→ WHAT IS EXPECTED
Each line below is to be set down again exactly.

→ INPUT MATERIAL

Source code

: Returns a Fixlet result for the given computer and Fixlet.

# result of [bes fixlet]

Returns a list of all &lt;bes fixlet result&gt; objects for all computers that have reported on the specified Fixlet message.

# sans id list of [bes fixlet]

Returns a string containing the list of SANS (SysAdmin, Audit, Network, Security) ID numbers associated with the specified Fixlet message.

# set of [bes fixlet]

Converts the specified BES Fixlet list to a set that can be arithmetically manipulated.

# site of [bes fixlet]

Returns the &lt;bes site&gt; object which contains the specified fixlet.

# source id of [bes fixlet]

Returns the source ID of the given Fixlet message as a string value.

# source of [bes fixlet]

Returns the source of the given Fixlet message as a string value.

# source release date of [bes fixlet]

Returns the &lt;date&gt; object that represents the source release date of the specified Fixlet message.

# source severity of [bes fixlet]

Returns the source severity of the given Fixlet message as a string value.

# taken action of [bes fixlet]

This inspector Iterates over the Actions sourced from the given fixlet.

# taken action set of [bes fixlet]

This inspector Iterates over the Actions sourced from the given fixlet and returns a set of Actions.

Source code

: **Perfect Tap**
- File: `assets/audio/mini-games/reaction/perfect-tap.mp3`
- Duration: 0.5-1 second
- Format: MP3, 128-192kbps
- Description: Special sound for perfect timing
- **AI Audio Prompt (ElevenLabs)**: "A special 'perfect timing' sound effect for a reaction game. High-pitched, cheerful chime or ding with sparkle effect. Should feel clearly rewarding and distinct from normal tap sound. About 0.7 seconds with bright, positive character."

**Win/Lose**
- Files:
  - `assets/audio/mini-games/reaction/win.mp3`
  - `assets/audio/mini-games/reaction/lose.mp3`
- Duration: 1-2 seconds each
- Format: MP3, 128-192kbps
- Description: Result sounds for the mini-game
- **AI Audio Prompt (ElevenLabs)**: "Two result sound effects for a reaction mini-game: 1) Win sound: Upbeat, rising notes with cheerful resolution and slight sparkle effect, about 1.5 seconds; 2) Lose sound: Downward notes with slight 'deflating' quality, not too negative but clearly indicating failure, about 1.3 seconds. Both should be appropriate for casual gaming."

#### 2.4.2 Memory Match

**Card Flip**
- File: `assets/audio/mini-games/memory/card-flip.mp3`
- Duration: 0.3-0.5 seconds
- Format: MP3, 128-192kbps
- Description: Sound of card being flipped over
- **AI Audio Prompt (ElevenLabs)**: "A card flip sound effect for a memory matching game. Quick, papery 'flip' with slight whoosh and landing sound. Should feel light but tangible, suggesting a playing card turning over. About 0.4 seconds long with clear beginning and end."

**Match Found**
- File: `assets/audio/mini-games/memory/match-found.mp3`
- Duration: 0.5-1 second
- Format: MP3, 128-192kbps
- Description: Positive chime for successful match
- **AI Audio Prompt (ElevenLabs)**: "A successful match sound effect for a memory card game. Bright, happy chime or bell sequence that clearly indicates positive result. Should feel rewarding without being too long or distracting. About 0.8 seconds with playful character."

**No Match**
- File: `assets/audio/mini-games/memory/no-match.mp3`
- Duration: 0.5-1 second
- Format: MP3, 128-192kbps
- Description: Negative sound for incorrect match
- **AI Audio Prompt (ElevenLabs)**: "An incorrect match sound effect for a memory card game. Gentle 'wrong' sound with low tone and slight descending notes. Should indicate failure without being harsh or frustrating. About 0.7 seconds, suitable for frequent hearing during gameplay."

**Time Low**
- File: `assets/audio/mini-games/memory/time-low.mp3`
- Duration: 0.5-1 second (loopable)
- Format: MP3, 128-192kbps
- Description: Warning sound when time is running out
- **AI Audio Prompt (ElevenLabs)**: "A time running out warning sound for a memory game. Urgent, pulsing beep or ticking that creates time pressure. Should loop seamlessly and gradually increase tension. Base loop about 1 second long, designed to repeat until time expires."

→ RESULT FOR THIS TASK
Source code

: Returns a Fixlet result for the given computer and Fixlet.

# result of [bes fixlet]

Returns a list of all &lt;bes fixlet result&gt; objects for all computers that have reported on the specified Fixlet message.

# sans id list of [bes fixlet]

Returns a string containing the list of SANS (SysAdmin, Audit, Network, Security) ID numbers associated with the specified Fixlet message.

# set of [bes fixlet]

Converts the specified BES Fixlet list to a set that can be arithmetically manipulated.

# site of [bes fixlet]

Returns the &lt;bes site&gt; object which contains the specified fixlet.

# source id of [bes fixlet]

Returns the source ID of the given Fixlet message as a string value.

# source of [bes fixlet]

Returns the source of the given Fixlet message as a string value.

# source release date of [bes fixlet]

Returns the &lt;date&gt; object that represents the source release date of the specified Fixlet message.

# source severity of [bes fixlet]

Returns the source severity of the given Fixlet message as a string value.

# taken action of [bes fixlet]

This inspector Iterates over the Actions sourced from the given fixlet.

# taken action set of [bes fixlet]

This inspector Iterates over the Actions sourced from the given fixlet and returns a set of Actions.

Source code

: **Perfect Tap**
- File: `assets/audio/mini-games/reaction/perfect-tap.mp3`
- Duration: 0.5-1 second
- Format: MP3, 128-192kbps
- Description: Special sound for perfect timing
- **AI Audio Prompt (ElevenLabs)**: "A special 'perfect timing' sound effect for a reaction game. High-pitched, cheerful chime or ding with sparkle effect. Should feel clearly rewarding and distinct from normal tap sound. About 0.7 seconds with bright, positive character."

**Win/Lose**
- Files:
  - `assets/audio/mini-games/reaction/win.mp3`
  - `assets/audio/mini-games/reaction/lose.mp3`
- Duration: 1-2 seconds each
- Format: MP3, 128-192kbps
- Description: Result sounds for the mini-game
- **AI Audio Prompt (ElevenLabs)**: "Two result sound effects for a reaction mini-game: 1) Win sound: Upbeat, rising notes with cheerful resolution and slight sparkle effect, about 1.5 seconds; 2) Lose sound: Downward notes with slight 'deflating' quality, not too negative but clearly indicating failure, about 1.3 seconds. Both should be appropriate for casual gaming."

#### 2.4.2 Memory Match

**Card Flip**
- File: `assets/audio/mini-games/memory/card-flip.mp3`
- Duration: 0.3-0.5 seconds
- Format: MP3, 128-192kbps
- Description: Sound of card being flipped over
- **AI Audio Prompt (ElevenLabs)**: "A card flip sound effect for a memory matching game. Quick, papery 'flip' with slight whoosh and landing sound. Should feel light but tangible, suggesting a playing card turning over. About 0.4 seconds long with clear beginning and end."

**Match Found**
- File: `assets/audio/mini-games/memory/match-found.mp3`
- Duration: 0.5-1 second
- Format: MP3, 128-192kbps
- Description: Positive chime for successful match
- **AI Audio Prompt (ElevenLabs)**: "A successful match sound effect for a memory card game. Bright, happy chime or bell sequence that clearly indicates positive result. Should feel rewarding without being too long or distracting. About 0.8 seconds with playful character."

**No Match**
- File: `assets/audio/mini-games/memory/no-match.mp3`
- Duration: 0.5-1 second
- Format: MP3, 128-192kbps
- Description: Negative sound for incorrect match
- **AI Audio Prompt (ElevenLabs)**: "An incorrect match sound effect for a memory card game. Gentle 'wrong' sound with low tone and slight descending notes. Should indicate failure without being harsh or frustrating. About 0.7 seconds, suitable for frequent hearing during gameplay."

**Time Low**
- File: `assets/audio/mini-games/memory/time-low.mp3`
- Duration: 0.5-1 second (loopable)
- Format: MP3, 128-192kbps
- Description: Warning sound when time is running out
- **AI Audio Prompt (ElevenLabs)**: "A time running out warning sound for a memory game. Urgent, pulsing beep or ticking that creates time pressure. Should loop seamlessly and gradually increase tension. Base loop about 1 second long, designed to repeat until time expires."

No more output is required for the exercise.